-- Excerpt --
________________
NEW YORK (GenomeWeb) – Myriad Genetics this week denied allegations of patent infringement levied against it in a US District Court by LabCorp subsidiary Esoterix Genetic Laboratories (EGL), arguing that its myRisk Hereditary Cancer panel and related services do not make use of the digital PCR technology covered in the intellectual property at the center of the dispute.
The legal row began in early September when EGL and Johns Hopkins University sued Myriad in the US District Court for the Middle District of North Carolina Greensboro Division for allegedly infringing four US patents covering digital PCR — Nos. 6,440,706; 7,824,889; 7,915,015; and 8,859,206 — that are assigned to the university and are exclusively licensed to EGL.
According to the suit, Myriad's myRisk Hereditary Cancer panel and services directly infringe each of the patents. For example, EGL claims the test uses methods for the detection of ratios of genetic sequences in a biological sample covered by the '706 patent; methods for the determination of allelic imbalances in a biological sample claimed in the '889 and '015 patents; and methods for the detection of a quantity of a genetic sequence in a mixed population of human genomic sequences covered in the '206 patent.
________________
-- Records shown --
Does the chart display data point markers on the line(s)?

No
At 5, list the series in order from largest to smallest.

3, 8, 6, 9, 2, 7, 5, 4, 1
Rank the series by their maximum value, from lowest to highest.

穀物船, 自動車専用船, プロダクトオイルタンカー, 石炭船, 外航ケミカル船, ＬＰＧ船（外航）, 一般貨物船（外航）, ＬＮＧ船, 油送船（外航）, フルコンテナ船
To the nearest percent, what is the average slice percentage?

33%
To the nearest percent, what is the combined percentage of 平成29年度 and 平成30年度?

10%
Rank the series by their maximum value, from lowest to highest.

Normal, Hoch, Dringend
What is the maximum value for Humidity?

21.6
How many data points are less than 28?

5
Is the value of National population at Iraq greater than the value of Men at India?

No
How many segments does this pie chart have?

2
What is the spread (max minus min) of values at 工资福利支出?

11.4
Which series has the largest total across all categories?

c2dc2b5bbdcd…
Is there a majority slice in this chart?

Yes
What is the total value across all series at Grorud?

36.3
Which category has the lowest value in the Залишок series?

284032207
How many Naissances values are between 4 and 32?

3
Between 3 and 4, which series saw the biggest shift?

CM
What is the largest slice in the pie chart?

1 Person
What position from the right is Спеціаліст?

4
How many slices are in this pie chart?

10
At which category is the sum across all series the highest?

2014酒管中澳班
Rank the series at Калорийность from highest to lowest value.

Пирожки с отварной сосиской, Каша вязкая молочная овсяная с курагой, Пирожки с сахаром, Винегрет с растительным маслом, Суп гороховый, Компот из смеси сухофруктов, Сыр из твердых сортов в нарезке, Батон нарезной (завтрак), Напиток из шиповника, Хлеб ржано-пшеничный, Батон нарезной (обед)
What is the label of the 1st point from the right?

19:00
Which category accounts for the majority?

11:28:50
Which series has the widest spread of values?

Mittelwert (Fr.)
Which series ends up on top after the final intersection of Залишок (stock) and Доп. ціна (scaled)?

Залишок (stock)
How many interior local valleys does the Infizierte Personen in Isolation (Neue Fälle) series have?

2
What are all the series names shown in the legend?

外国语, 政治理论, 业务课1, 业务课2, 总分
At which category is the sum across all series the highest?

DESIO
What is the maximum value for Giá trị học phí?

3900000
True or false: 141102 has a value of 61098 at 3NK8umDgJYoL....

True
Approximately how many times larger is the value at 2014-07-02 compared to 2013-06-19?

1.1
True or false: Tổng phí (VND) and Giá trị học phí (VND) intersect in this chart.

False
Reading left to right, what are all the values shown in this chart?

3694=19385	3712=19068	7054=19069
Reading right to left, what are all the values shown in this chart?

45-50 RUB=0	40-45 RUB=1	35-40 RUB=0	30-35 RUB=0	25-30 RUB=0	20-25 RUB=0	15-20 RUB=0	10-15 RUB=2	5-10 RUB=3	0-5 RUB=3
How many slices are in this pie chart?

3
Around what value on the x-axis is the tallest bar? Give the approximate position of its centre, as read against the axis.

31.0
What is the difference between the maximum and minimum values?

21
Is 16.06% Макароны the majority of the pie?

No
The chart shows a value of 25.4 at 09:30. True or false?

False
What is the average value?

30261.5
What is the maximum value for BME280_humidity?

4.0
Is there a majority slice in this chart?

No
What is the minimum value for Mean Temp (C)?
________________
-- Set of tasks --
1. In the patent dispute article, which university joined Esoterix Genetic Laboratories in suing Myriad Genetics?
2. Continue the article on the patent dispute over digital PCR from where it stops.

-- Answers for the exercise --
1. Johns Hopkins University

2.
Notably, the first three patents were reexamined by the US Patent and Trademark Office in the course of a patent infringement suit EGL filed against Life Technologies in 2012. EGL said that amended versions of the patents were deemed valid by the USPTO. The companies settled that litigation in 2015.
EGL asked the court for a ruling of infringement by Myriad, a permanent injunction blocking Myriad from selling myRisk Hereditary Cancer products and services, and unspecified damages.
In its answer to the lawsuit filed this week, Myriad refuted the charges of patent infringement. The company told the court that the myRisk Hereditary Cancer test uses RainDance Technologies' Thunderstorm next-generation target enrichment system, advanced emulsion PCR technology, and NGS technology, but that none of these are covered by the claims of EGL's IP.
Specifically, Myriad said that it uses emulsion PCR to generate PCR products that are pooled into a heterogeneous mixture before any sequencing or analysis, and that it does not perform any step that seeks to correlate the partitioned droplets that existed during emulsion PCR before the emulsion was broken to any of the pooled genetic material. Further, it said that it "does not perform any step that seeks to count the number of any particular partitioned droplets that existed during emulsion PCR before the emulsion was broken or compare such a number to any other number of partitioned droplets."